Exercise aim: Could you reproduce every one of the following lines word for word, with nothing added, dropped, or changed?
#### Recorded information
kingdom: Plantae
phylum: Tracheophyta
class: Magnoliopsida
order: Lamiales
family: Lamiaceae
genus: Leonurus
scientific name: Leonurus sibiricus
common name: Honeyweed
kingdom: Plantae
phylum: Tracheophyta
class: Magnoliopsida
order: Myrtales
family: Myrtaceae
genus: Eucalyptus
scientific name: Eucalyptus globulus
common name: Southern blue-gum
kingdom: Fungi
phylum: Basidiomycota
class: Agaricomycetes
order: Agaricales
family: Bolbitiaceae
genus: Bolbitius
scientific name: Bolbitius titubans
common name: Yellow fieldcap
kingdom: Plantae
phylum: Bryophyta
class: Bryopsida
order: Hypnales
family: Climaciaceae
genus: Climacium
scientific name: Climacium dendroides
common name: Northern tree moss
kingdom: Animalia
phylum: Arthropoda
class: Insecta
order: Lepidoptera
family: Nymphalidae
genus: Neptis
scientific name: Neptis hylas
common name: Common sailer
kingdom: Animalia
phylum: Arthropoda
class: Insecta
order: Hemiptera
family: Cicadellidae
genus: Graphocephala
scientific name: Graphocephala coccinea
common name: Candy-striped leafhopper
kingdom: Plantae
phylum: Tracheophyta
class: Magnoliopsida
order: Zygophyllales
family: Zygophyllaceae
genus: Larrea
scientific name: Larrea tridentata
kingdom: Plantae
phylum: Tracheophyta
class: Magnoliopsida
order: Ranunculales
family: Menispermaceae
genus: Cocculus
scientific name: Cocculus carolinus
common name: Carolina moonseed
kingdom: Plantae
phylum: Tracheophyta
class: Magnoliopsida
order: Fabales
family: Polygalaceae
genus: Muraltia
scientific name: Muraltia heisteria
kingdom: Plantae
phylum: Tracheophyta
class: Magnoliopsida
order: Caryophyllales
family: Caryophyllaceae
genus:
########
Response:
kingdom: Plantae
phylum: Tracheophyta
class: Magnoliopsida
order: Lamiales
family: Lamiaceae
genus: Leonurus
scientific name: Leonurus sibiricus
common name: Honeyweed
kingdom: Plantae
phylum: Tracheophyta
class: Magnoliopsida
order: Myrtales
family: Myrtaceae
genus: Eucalyptus
scientific name: Eucalyptus globulus
common name: Southern blue-gum
kingdom: Fungi
phylum: Basidiomycota
class: Agaricomycetes
order: Agaricales
family: Bolbitiaceae
genus: Bolbitius
scientific name: Bolbitius titubans
common name: Yellow fieldcap
kingdom: Plantae
phylum: Bryophyta
class: Bryopsida
order: Hypnales
family: Climaciaceae
genus: Climacium
scientific name: Climacium dendroides
common name: Northern tree moss
kingdom: Animalia
phylum: Arthropoda
class: Insecta
order: Lepidoptera
family: Nymphalidae
genus: Neptis
scientific name: Neptis hylas
common name: Common sailer
kingdom: Animalia
phylum: Arthropoda
class: Insecta
order: Hemiptera
family: Cicadellidae
genus: Graphocephala
scientific name: Graphocephala coccinea
common name: Candy-striped leafhopper
kingdom: Plantae
phylum: Tracheophyta
class: Magnoliopsida
order: Zygophyllales
family: Zygophyllaceae
genus: Larrea
scientific name: Larrea tridentata
kingdom: Plantae
phylum: Tracheophyta
class: Magnoliopsida
order: Ranunculales
family: Menispermaceae
genus: Cocculus
scientific name: Cocculus carolinus
common name: Carolina moonseed
kingdom: Plantae
phylum: Tracheophyta
class: Magnoliopsida
order: Fabales
family: Polygalaceae
genus: Muraltia
scientific name: Muraltia heisteria
kingdom: Plantae
phylum: Tracheophyta
class: Magnoliopsida
order: Caryophyllales
family: Caryophyllaceae
genus:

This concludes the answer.